Last year, Two-thirds of Australia's Great Barrier Reef showed the largest amount of coral cover in 36 years. Corals have survived millions of years and are already bouncing back in other places as evidenced by the Great Barrier Reef, which we were all worried about not long ago.

1 comments

True. To quote George Carlin: “The Earth will be fine. We’re fucked.”

The Earth has been much warmer than this in the past. It’s been much colder too. Life will adapt. The question is whether we will adapt, and more specifically whether our current civilization will adapt. I severely doubt that Homo sapiens would go extinct, but massive civilization collapse would kill billions.

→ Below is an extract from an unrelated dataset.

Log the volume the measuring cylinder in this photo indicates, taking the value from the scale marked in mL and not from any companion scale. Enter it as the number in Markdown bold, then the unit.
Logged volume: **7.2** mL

Then there’s what civilization might do short of full collapse. A moderate limited duration refugee crisis and some inflation has led to a full scale resurgence of fascism in Europe. Imagine if we see hundreds of millions of refugees from equatorial regions pouring into countries with better climates while we have crop failures and coastal cities getting flooded. Can our political systems remain sane and rational through that or will we succumb to demagogue cult leaders with easy “solutions?”

The thing that’s likely to kill the most people from climate change is how people react to climate change. Remember that totalitarian schemes were a leading cause of death in the 20th century. Add up the death toll from Hitler, Stalin, Mao, and Pol Pot and scale to current population.

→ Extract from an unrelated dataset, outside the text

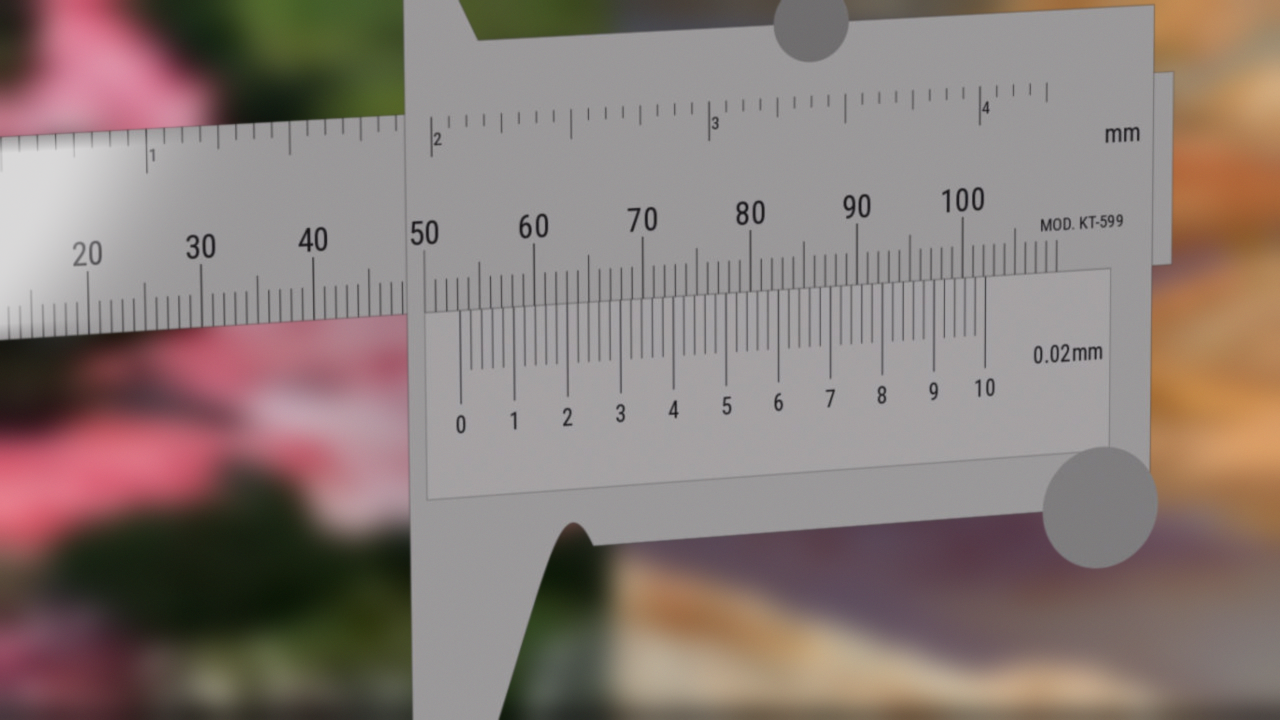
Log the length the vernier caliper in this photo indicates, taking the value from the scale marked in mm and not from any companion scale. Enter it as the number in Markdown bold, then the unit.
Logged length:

> a full scale resurgence of fascism in Europe

This seems hyperbolic. The current spate of "fascist" elected leaders (Orban, Meloni, et al.) don't seem as such to me, though I will admit I'm not keeping a very close eye. Perhaps you know more.

> The thing that’s likely to kill the most people from climate change is how people react to climate change.

I agree. As the human population more than doubled in the past 50 years, climate-related deaths are only a third of what it used to be[0]; not a third of the rate, one-third in absolute numbers. This is mainly due to the increasing material wealth of developing countries that better lets them handle the challenges of climate.

In my opinion, the increasing centralized authority demanded by those that think climate change is a risk so urgent that it transcends legal safeguards against precisely that kind of centralized authority will harm more people than climate change ever will.

[0]: https://library.wmo.int/doc_num.php?explnum_id=10989

Valid point about hyperbole, but I meant ideologically in the sense that this kind of ideology crept back into the Overton window. The same occurred in the USA and refugee issues were part of the fuel.

Neither Orban nor Meloni are themselves that level of bad. I wasn’t thinking of them but of the discourse.

Now imagine tens or hundreds of millions of refugees combined with massive food cost increase due to crop failures. Orban and Meloni might be way on the moderate end compared to what might surface.

yep. life will adapt, though it may not life that we recognize.

As ocean warms say so long to Salmon on the northwest coast. Whether they will survive further north or simply go extinct altogether who can say.

Departing along with the salmon will be things that us humans in the area enjoy, such as smoked salmon and salmon on the BBQ. In the grand scheme of things likely trivial, but enormous losses to our way of life, not to mention local economies.

Greater than that are the impacts on local First Nations of whose cultures the salmon historically played a incredible role, which resulted in an outsized impact of the fish on their art, story and culture. Will be devastating when the fish disappears.

The biggest unknown impacts will be on the greater forest ecology, as it has been noted that the bears eat the salmon and drag it into the woods, where it provides food for other animals and nourishes the forest in general. As the salmon disappear there could well be a cascade of disruption and extinction on animals and ecologies well beyond what we're aware of.

The salmon will go away and yes earth will "survive" and I'm sure some another fish (or maybe just jellyfish) will fill the void. But the disruptive impacts will be utterly enormous.